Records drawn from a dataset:
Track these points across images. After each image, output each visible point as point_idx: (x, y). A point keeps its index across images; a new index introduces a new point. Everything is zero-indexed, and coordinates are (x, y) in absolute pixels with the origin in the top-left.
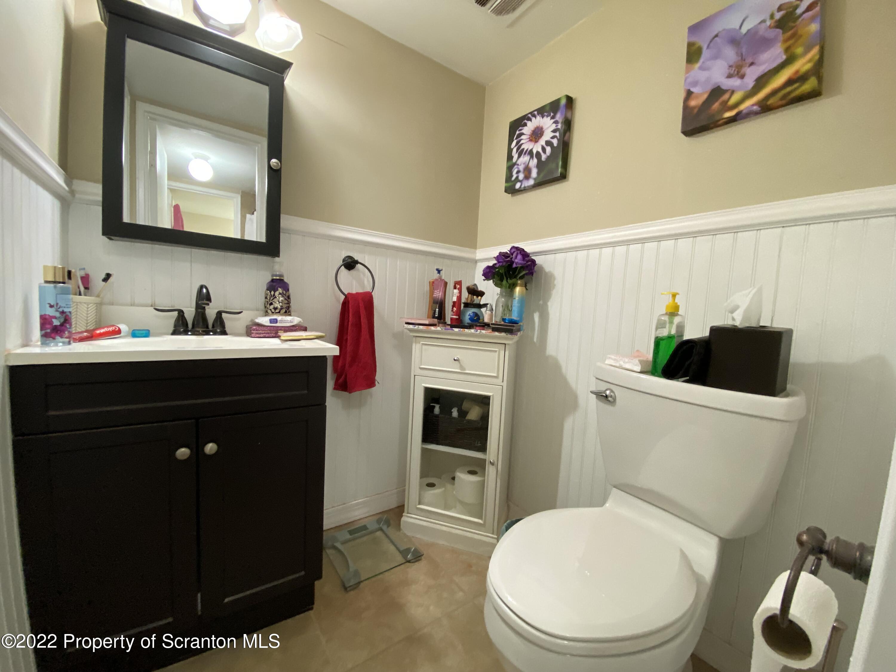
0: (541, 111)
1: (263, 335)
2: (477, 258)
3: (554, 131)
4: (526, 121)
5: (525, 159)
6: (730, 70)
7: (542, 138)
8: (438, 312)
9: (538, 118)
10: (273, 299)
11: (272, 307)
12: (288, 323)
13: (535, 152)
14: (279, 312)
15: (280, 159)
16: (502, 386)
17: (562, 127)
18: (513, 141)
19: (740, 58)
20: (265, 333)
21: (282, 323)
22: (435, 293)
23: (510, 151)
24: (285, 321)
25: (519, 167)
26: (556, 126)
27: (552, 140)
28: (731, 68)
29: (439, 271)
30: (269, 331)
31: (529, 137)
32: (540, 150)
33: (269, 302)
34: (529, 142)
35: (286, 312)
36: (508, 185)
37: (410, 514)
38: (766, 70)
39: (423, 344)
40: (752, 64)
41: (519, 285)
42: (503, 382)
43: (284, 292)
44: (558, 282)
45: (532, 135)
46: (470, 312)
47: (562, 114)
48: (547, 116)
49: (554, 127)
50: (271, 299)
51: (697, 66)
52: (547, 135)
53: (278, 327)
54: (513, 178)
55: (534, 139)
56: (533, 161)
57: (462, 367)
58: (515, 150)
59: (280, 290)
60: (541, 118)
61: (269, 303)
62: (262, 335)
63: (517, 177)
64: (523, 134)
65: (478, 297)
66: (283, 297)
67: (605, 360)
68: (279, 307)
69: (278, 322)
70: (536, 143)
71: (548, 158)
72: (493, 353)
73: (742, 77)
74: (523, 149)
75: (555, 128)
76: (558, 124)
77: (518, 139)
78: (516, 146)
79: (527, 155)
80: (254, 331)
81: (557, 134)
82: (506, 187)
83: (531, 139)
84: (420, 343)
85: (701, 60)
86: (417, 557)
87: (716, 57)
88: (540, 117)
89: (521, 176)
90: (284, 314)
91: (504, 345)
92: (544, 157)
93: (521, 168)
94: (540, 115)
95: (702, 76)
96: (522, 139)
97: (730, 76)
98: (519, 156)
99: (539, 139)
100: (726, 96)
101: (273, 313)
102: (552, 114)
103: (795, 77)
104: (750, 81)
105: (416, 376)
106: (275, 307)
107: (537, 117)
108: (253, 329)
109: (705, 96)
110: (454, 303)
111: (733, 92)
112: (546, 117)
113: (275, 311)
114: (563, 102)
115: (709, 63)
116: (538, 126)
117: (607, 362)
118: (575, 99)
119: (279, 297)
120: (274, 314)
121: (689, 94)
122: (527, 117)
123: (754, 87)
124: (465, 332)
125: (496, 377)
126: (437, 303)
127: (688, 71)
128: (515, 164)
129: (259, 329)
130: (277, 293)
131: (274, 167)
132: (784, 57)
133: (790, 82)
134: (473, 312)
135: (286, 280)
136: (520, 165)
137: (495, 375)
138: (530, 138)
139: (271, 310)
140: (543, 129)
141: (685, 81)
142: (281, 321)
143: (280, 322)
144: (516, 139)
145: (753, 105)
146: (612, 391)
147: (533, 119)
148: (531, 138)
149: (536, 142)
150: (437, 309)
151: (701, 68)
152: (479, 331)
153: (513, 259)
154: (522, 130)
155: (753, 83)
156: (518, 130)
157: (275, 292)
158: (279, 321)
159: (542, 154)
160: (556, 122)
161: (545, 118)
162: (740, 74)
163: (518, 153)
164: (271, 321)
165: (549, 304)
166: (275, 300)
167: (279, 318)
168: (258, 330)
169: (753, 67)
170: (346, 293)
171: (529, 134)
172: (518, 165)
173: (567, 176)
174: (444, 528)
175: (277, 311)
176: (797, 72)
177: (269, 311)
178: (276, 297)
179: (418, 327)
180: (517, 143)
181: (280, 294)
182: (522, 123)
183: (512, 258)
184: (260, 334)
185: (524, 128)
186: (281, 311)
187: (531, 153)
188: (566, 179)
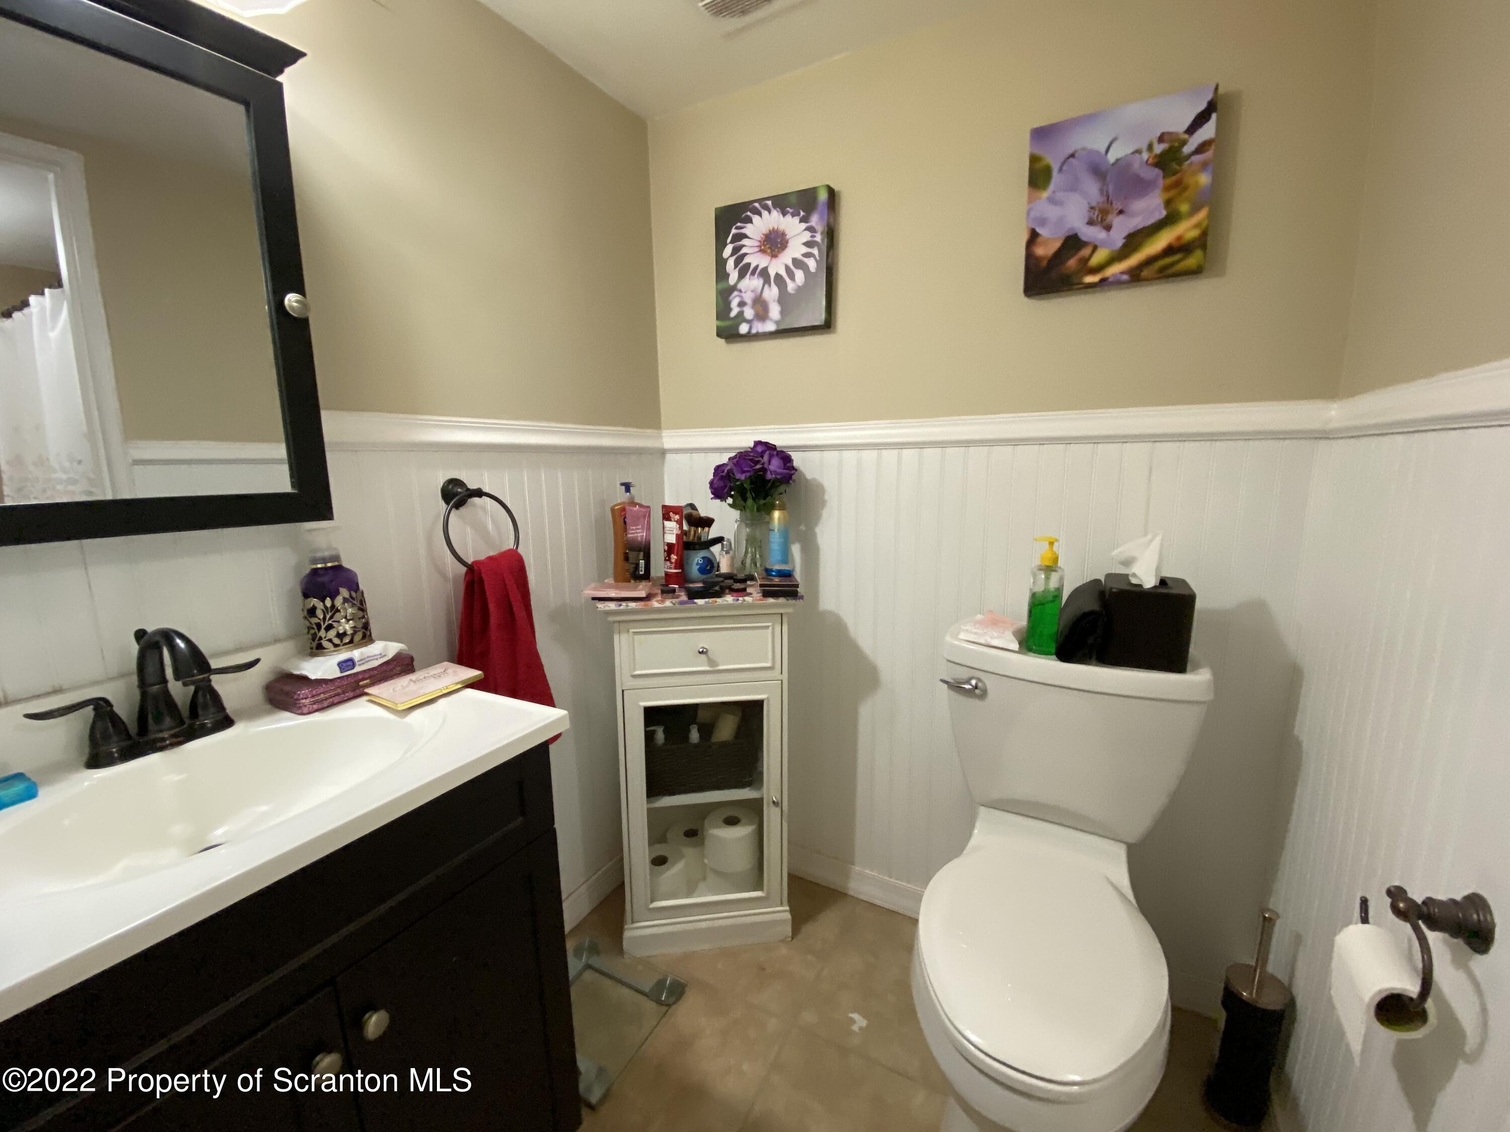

**The problem:**
The result should be the same data as above, line for line, with the pictures gone.

**Answer section:**
Track these points across images. After each image, output each visible point as point_idx: (x, y). A point keeps its index across images; a new index introduces a new point. Everything is zero-indexed, and coordinates are (x, y) in absolute pixels with the origin in the top-left.
0: (541, 111)
1: (263, 335)
2: (477, 258)
3: (554, 131)
4: (526, 121)
5: (525, 159)
6: (730, 70)
7: (542, 138)
8: (438, 312)
9: (538, 118)
10: (273, 299)
11: (272, 307)
12: (288, 323)
13: (535, 152)
14: (279, 312)
15: (280, 159)
16: (502, 386)
17: (562, 127)
18: (513, 141)
19: (740, 58)
20: (265, 333)
21: (282, 323)
22: (435, 293)
23: (510, 151)
24: (285, 321)
25: (519, 167)
26: (556, 126)
27: (552, 140)
28: (731, 68)
29: (439, 271)
30: (269, 331)
31: (529, 137)
32: (540, 150)
33: (269, 302)
34: (529, 142)
35: (286, 312)
36: (508, 185)
37: (410, 514)
38: (766, 70)
39: (423, 344)
40: (752, 64)
41: (519, 285)
42: (503, 382)
43: (284, 292)
44: (558, 282)
45: (532, 135)
46: (470, 312)
47: (562, 114)
48: (547, 116)
49: (554, 127)
50: (271, 299)
51: (697, 66)
52: (547, 135)
53: (278, 327)
54: (513, 178)
55: (534, 139)
56: (533, 161)
57: (462, 367)
58: (515, 150)
59: (280, 290)
60: (541, 118)
61: (269, 303)
62: (262, 335)
63: (517, 177)
64: (523, 134)
65: (478, 297)
66: (283, 297)
67: (605, 360)
68: (279, 307)
69: (278, 322)
70: (536, 143)
71: (548, 158)
72: (493, 353)
73: (742, 77)
74: (523, 149)
75: (555, 128)
76: (558, 124)
77: (518, 139)
78: (516, 146)
79: (527, 155)
80: (254, 331)
81: (557, 134)
82: (506, 187)
83: (531, 139)
84: (420, 343)
85: (701, 60)
86: (417, 557)
87: (716, 57)
88: (540, 117)
89: (521, 176)
90: (284, 314)
91: (504, 345)
92: (544, 157)
93: (521, 168)
94: (540, 115)
95: (702, 76)
96: (522, 139)
97: (730, 76)
98: (519, 156)
99: (539, 139)
100: (726, 96)
101: (273, 313)
102: (552, 114)
103: (795, 77)
104: (750, 81)
105: (416, 376)
106: (275, 307)
107: (537, 117)
108: (253, 329)
109: (705, 96)
110: (454, 303)
111: (733, 92)
112: (546, 117)
113: (275, 311)
114: (563, 102)
115: (709, 63)
116: (538, 126)
117: (607, 362)
118: (575, 99)
119: (279, 297)
120: (274, 314)
121: (689, 94)
122: (527, 117)
123: (754, 87)
124: (465, 332)
125: (496, 377)
126: (437, 303)
127: (688, 71)
128: (515, 164)
129: (259, 329)
130: (277, 293)
131: (274, 167)
132: (784, 57)
133: (790, 82)
134: (473, 312)
135: (286, 280)
136: (520, 165)
137: (495, 375)
138: (530, 138)
139: (271, 310)
140: (543, 129)
141: (685, 81)
142: (281, 321)
143: (280, 322)
144: (516, 139)
145: (753, 105)
146: (612, 391)
147: (533, 119)
148: (531, 138)
149: (536, 142)
150: (437, 309)
151: (701, 68)
152: (479, 331)
153: (513, 259)
154: (522, 130)
155: (753, 83)
156: (518, 130)
157: (275, 292)
158: (279, 321)
159: (542, 154)
160: (556, 122)
161: (545, 118)
162: (740, 74)
163: (518, 153)
164: (271, 321)
165: (549, 304)
166: (275, 300)
167: (279, 318)
168: (258, 330)
169: (753, 67)
170: (346, 293)
171: (529, 134)
172: (518, 165)
173: (567, 176)
174: (444, 528)
175: (277, 311)
176: (797, 72)
177: (269, 311)
178: (276, 297)
179: (418, 327)
180: (517, 143)
181: (280, 294)
182: (522, 123)
183: (512, 258)
184: (260, 334)
185: (524, 128)
186: (281, 311)
187: (531, 153)
188: (566, 179)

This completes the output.